• **Given information**:
····················

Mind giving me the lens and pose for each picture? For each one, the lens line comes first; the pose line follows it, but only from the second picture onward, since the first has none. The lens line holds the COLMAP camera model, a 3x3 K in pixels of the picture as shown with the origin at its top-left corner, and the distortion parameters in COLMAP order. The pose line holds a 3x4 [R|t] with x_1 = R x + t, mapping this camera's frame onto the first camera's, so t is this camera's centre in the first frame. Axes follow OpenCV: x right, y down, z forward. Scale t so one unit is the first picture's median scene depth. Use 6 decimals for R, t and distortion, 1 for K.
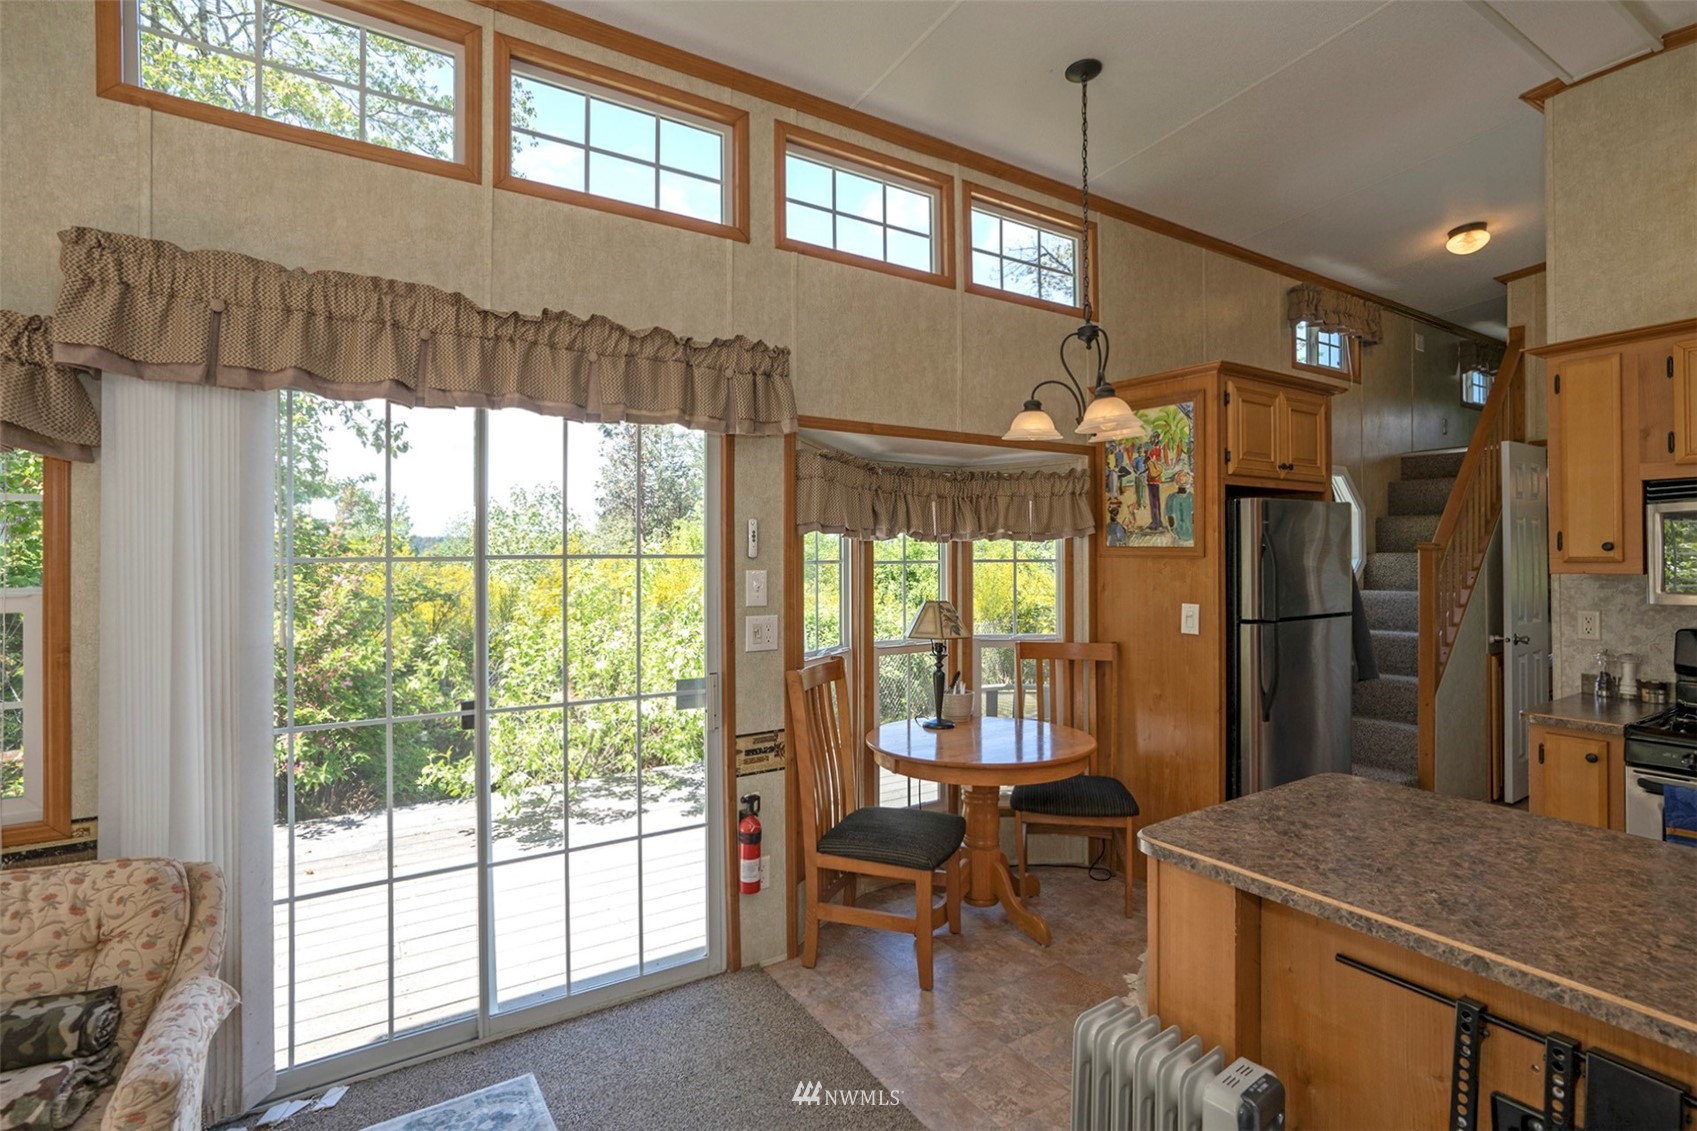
lens RADIAL K [[794.7, 0, 852.0], [0, 794.7, 560.0], [0, 0, 1]] dist [-0.040446, 0.023251]
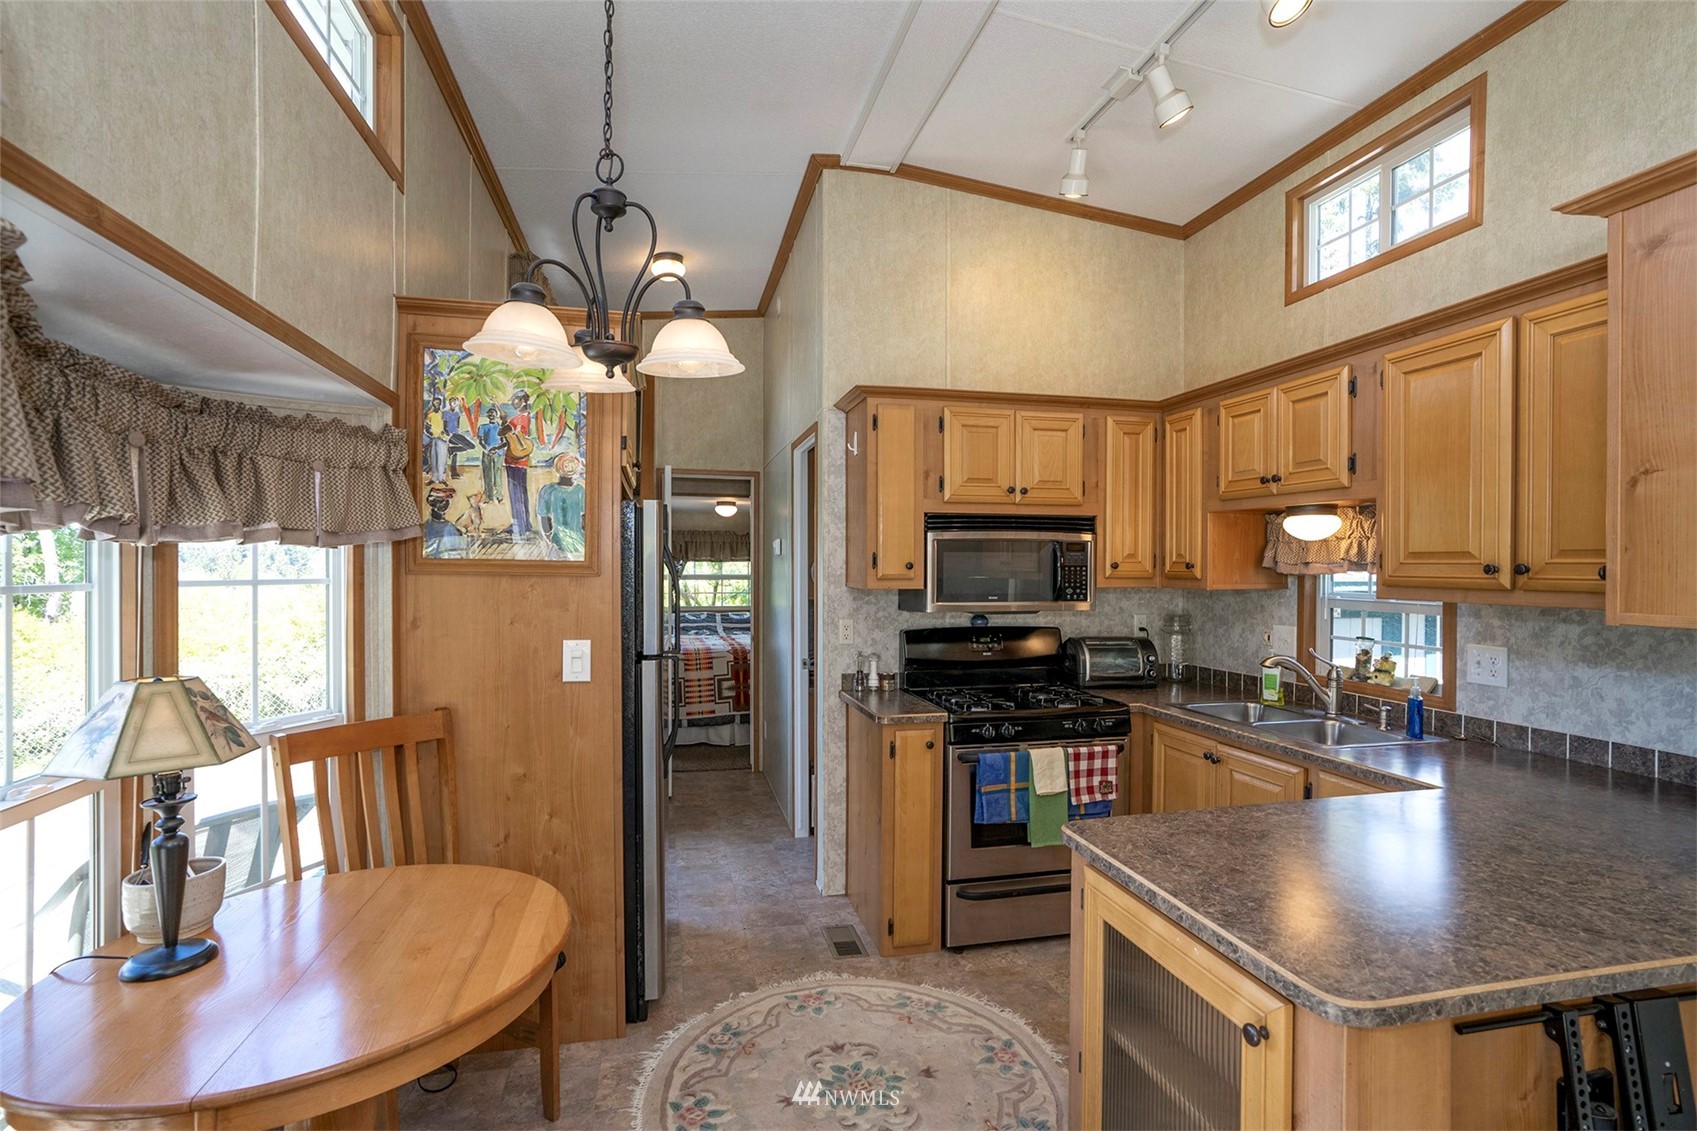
lens RADIAL K [[818.8, 0, 837.5], [0, 818.8, 569.9], [0, 0, 1]] dist [-0.011100, 0.001450]
pose [[0.340321, 0.000300, 0.940309, -0.191093], [0.000174, 1.000000, -0.000382, -0.008137], [-0.940309, 0.000294, 0.340321, 0.516878]]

····················

• **What you should do**: Rewrite the lines above as a numbered list, skipping any blank lines and leaving the pictures out.

• **Expected answer**:
1. Mind giving me the lens and pose for each picture? For each one, the lens line comes first; the pose line follows it, but only from the second picture onward, since the first has none. The lens line holds the COLMAP camera model, a 3x3 K in pixels of the picture as shown with the origin at its top-left corner, and the distortion parameters in COLMAP order. The pose line holds a 3x4 [R|t] with x_1 = R x + t, mapping this camera's frame onto the first camera's, so t is this camera's centre in the first frame. Axes follow OpenCV: x right, y down, z forward. Scale t so one unit is the first picture's median scene depth. Use 6 decimals for R, t and distortion, 1 for K.
2. lens RADIAL K [[794.7, 0, 852.0], [0, 794.7, 560.0], [0, 0, 1]] dist [-0.040446, 0.023251]
3. lens RADIAL K [[818.8, 0, 837.5], [0, 818.8, 569.9], [0, 0, 1]] dist [-0.011100, 0.001450]
4. pose [[0.340321, 0.000300, 0.940309, -0.191093], [0.000174, 1.000000, -0.000382, -0.008137], [-0.940309, 0.000294, 0.340321, 0.516878]]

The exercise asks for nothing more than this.